Brussels, May 2020 – Now that Europe is taking the first steps towards economic and social recovery after the COVID-19 crisis, it is also time to rethink the future. European politicians and institutions are now joining forces to present a recovery plan that builds on existing plans and ambitions to make our Society healthier, more environmentally friendly, more energy efficient and safer. Euralarm calls on policymakers to take measures to increase the security of renovated buildings and to strengthen the cohesion of the European Union.
The EU Recovery Plan that is soon expected will push for investments and reform. It will strengthen the EU economy by focusing on common priorities, like the European Green Deal, digitalisation and resilience.
In recent months, European citizens experienced what it means to be confined to one's home all day. With around 250 million homes across the EU that need energy renovation, now more than ever, it is time for the EU to invest in renovating homes, offices, schools and other private and public buildings. The Renovation Wave as part of the Green Deal is therefore welcomed by Euralarm and many other stakeholders.
Boosting the rate of deep renovation in all buildings not only improves energy efficiency but also economic growth. Building renovation and retrofit add almost twice as much value as the construction of new buildings. While investing more in renovations, governments and authorities as well as building owners need to pay attention to the implications on the fire safety of buildings because renovations can introduce significant changes in fire safety requirements.

INFORMATION GIVEN
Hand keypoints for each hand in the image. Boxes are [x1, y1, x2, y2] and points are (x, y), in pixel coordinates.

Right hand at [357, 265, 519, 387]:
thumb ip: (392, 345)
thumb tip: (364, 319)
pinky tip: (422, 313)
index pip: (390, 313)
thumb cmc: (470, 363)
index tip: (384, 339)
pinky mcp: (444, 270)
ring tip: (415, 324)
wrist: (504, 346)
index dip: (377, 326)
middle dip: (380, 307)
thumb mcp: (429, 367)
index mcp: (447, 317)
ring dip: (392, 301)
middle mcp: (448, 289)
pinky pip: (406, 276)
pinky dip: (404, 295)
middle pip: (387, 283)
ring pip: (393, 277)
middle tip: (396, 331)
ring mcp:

DIRECTIONS
- 1) In the Euralarm statement on recovery, how many homes across the EU need energy renovation?
- 2) Continue the Euralarm statement on recovery from its last sentence.

YOUR RESPONSES
- 1) Around 250 million homes.

- 2)
With the growing number of electronic and electrical devices in buildings, (e.g. energy storage as part of the energy efficiency measures, electric cars), the fire load in buildings will continue to increase and must be considered in the overall fire safety concept. Regular fire safety reviews - including risk assessment - by certified professionals are today even more crucial and should be prioritized by private and public building owners and operators.
As one of the Green Deal proposals the “Renovation Wave” is a unique opportunity to introduce a holistic approach towards fire safety and security when renovating buildings. Safe and secure buildings will contribute to the new European economy as well as the future European ecology. Euralarm therefore calls on EU decision makers to encourage all renovated buildings to be fitted with the latest technologies in terms of fire safety and security.
During the crisis, large parts of the European workforce had no other choice than to work from home, using teleconference and digital co-operation tools to continue their daily work. In just a few months, remote work has accelerated the digitalisation of the European economy. With ambitious measures supporting a “Digital Recovery”, the digital transformation can be confirmed and amplified in the short term.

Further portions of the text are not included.